Drilling progression
- Outside heel hook — cooperative. From 50/50, attacker captures heel, applies slow rotation. Defender taps on command (before rotation). 20 reps each side.
- Outside heel hook — defence. Defender drills the primary escapes — hide the foot, clear the position, exit to safer ground. Attacker attempts to maintain, does not finish.
- Outside heel hook — positional sparring. 50/50 start. Outside heel hook only. 90-second rounds. Coach observes.
- Inside heel hook — cooperative. From cross-ashi, attacker captures heel, applies very slow rotation. Defender taps on command. 20 reps each side.
- Inside heel hook — defence. Knee-line defence, hip-heavy exits. No attacking from the defender.
- Inside heel hook — positional sparring. Only after outside heel hook sparring has been observed and cleared by the coach. Strict controls apply.
Common failures and how they hurt people
- Ripping to finish. Explosive motion to break defensive grip. Produces ligament tears. Stop ripping.
- Finishing from a broken position. Applying the hook when the ashi-garami has slipped. Control is gone; the submission is an injury event. Reset position first.
- Waiting for pain to tap. Pain is not a reliable cue for heel hook damage. Tap to the position.

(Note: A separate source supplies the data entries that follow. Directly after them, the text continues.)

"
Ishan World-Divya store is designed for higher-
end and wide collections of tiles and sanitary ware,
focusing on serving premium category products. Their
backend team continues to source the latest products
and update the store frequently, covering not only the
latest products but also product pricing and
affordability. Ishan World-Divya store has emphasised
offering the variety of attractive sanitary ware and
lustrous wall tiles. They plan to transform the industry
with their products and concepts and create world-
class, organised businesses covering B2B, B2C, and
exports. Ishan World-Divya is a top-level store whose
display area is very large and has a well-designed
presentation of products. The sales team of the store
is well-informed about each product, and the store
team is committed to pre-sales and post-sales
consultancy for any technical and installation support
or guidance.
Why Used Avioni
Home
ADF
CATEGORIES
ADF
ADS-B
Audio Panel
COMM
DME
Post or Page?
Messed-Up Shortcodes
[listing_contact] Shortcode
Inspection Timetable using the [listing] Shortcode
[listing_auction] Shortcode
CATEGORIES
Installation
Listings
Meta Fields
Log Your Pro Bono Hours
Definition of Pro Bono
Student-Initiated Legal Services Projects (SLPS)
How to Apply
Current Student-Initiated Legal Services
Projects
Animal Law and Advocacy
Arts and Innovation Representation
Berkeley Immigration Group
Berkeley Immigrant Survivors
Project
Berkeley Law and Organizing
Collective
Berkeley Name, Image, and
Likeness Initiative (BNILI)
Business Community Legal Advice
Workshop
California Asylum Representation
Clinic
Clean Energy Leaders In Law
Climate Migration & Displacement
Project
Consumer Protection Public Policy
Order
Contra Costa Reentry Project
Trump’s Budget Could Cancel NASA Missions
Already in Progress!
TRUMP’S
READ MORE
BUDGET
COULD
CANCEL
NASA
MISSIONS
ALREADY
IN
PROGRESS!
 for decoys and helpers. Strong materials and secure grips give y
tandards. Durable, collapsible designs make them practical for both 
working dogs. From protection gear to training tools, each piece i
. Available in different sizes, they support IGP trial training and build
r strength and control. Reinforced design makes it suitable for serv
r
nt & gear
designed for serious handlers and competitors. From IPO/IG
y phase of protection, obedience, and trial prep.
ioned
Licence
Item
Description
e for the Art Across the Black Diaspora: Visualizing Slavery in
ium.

- Competing in the gym. Treating heel-hook sparring as a competitive exchange. The goal of gym sparring is to preserve both partners for tomorrow’s training. Competitive intensity belongs in competition.
- Normalising near-misses. “That felt weird but we’re fine” is a warning, not an exoneration. Near-misses indicate the protocol is slipping.
Heel hooks are a developing-level tool that a well-prepared grappler should have. But the preparation is the point. A school that teaches heel hooks without the gates produces injured students. A school that enforces the gates produces capable grapplers who train together for decades. Choose carefully which kind of school you are.